A República - Cap. 6: Capítulo 6 Pág. 183 / 290

- Por Zeus, Sócrates - disse então Gláucon -, não te detenhas como se tivesses chegado ao fim; ficaremos satisfeitos se nos explicares a natureza do bem como explicaste a da justiça, da temperança e das outras virtudes.

- E também eu, camarada, ficaria plenamente satisfeito; mas receio ser incapaz disso e, se tiver coragem para o tentar, de ser escarnecido pela minha inépcia. Mas, bem-aventurados amigos, não nos ocupemos para já do que possa ser o bem em si mesmo - porquanto consegui-lo neste momento, tal como o vejo, ultrapassa, na minha opinião, o alcance do nosso esforço presente. Todavia, consinto em falar-vos do que me parece ser a produção do bem e que mais se lhe assemelha, se isso vos aprouver; caso contrário, mudemos de assunto.

- Continua a falar do filho - disse ele. - Pagarás a tua dívida noutra oportunidade, falando-nos do pai.

- Gostaria que estivesse na minha mão a possibilidade de vos pagar essa dívida e na vossa a de a receber e que não tivéssemos de nos contentar com os juros. Recebei, porém, este filho, esta produção do bem em si mesmo. Mas vigiai para que eu não vos engane involuntariamente, dando-vos um cômputo falso do juro.

- Vigiaremos tanto quanto nos for possível - replicou. - Limita-te a falar.
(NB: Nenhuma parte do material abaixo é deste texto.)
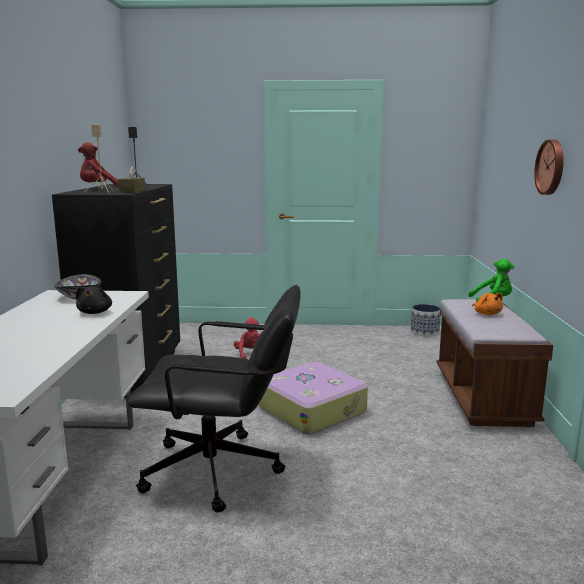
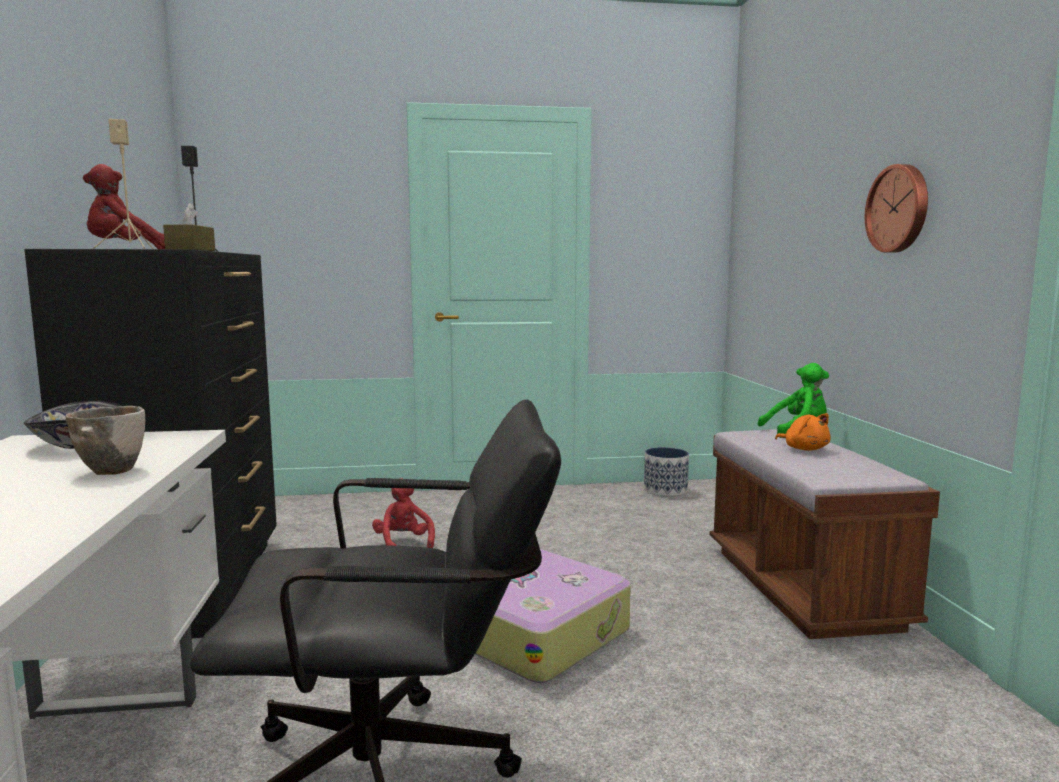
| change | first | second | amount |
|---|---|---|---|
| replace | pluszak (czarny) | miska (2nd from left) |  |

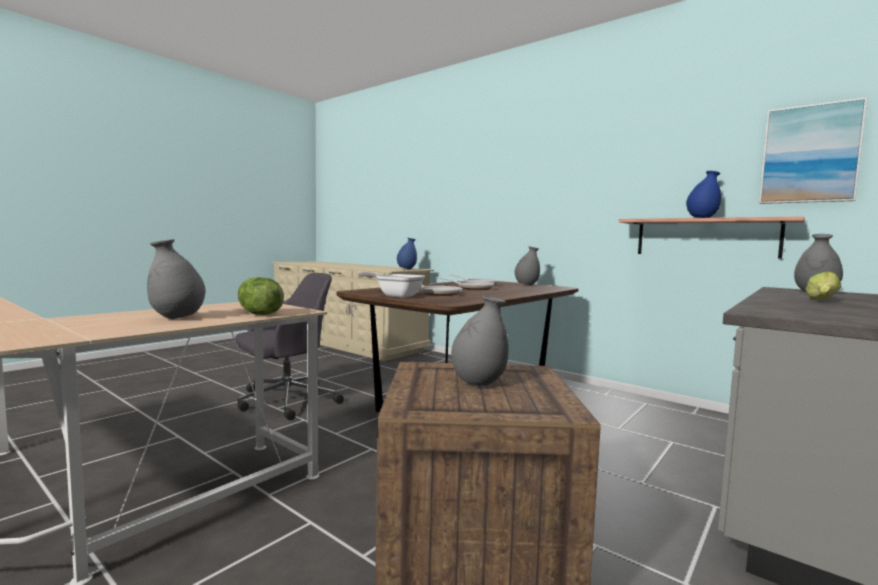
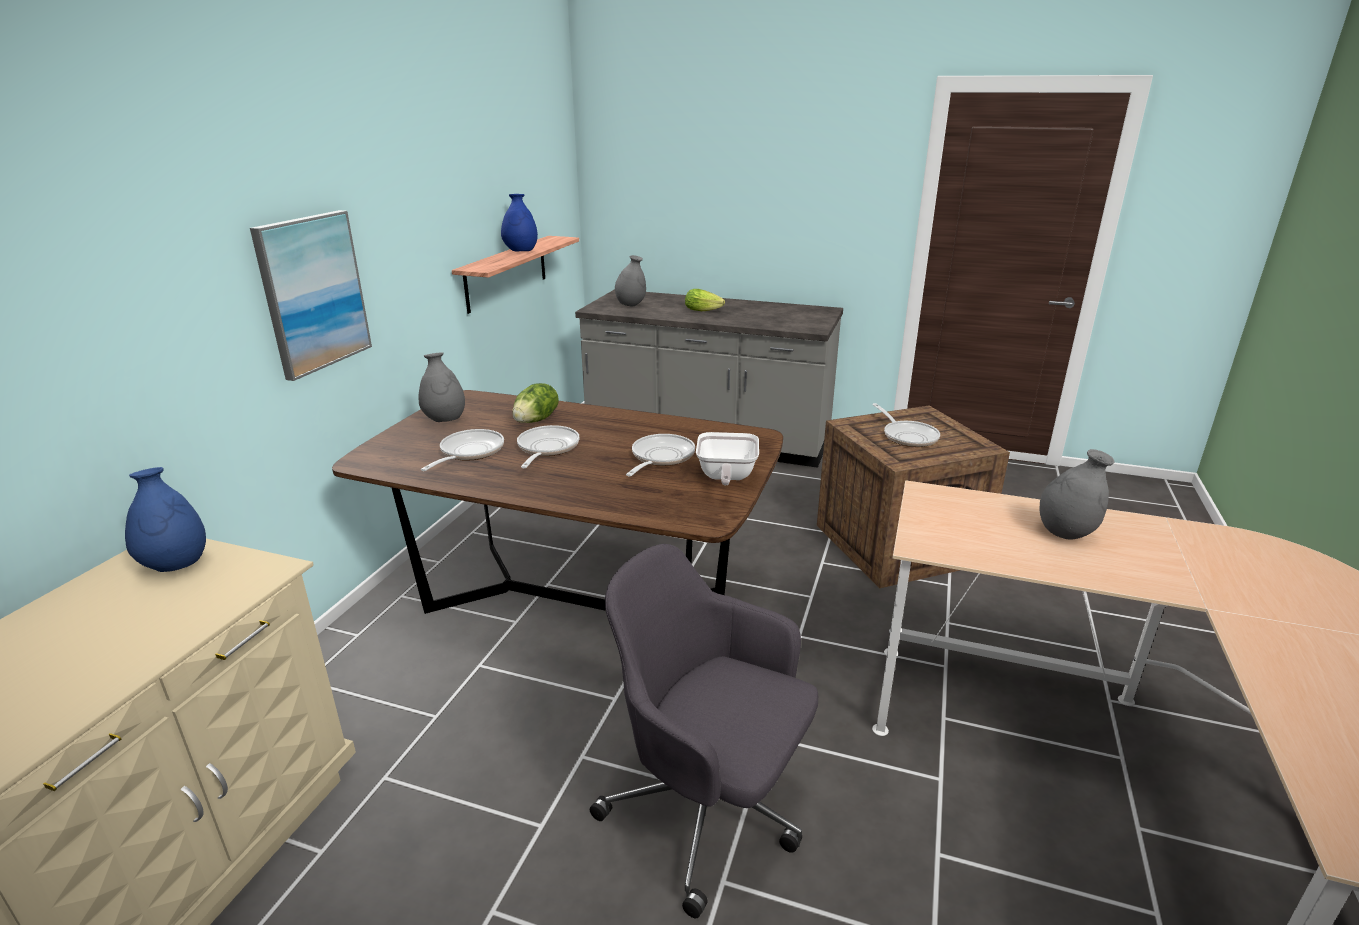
| change | first | second | amount |
|---|---|---|---|
| move | obraz |  |  |
| move | sałata (1st from left) |  |  |
| replace | wazon (szary) (2nd from left) | patelnia (5th from left) |  |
- Fá-lo-ei, mas depois de me ter posto de acordo convosco, lembrando-vos o que foi dito atrás e em vários outros encontros.

- O quê? - perguntou.

- Dizemos - respondi - que há múltiplas coisas belas, múltiplas coisas boas, etc., e distinguimo-las no discurso.

- Efectivamente, dizemos.

- E chamamos belo em si mesmo, bem em si mesmo, e assim por diante, ao ser real de cada uma das coisas que primeiramente considerávamos múltiplas, mas que em seguida catalogamos na sua ideia própria, postulando a unidade desta última.

-Assim é.

- E dizemos que umas são percebidas pela vista, e não pelo pensamento, mas que as ideias são pensamentos e não são visitas.

- Perfeitamente.

- Ora, por que parte de nós mesmos percebemos as coisas visíveis?

- Pela vista.

- Assim, apreendemos os sons pelo ouvido e, pelos outros sentidos, todas as coisas sensíveis, não é verdade?

- Sem dúvida.

- Mas notaste quanto o artífice dos nossos sentidos se esforçou para modelar a faculdade de ver e ser visto? - Não precisamente.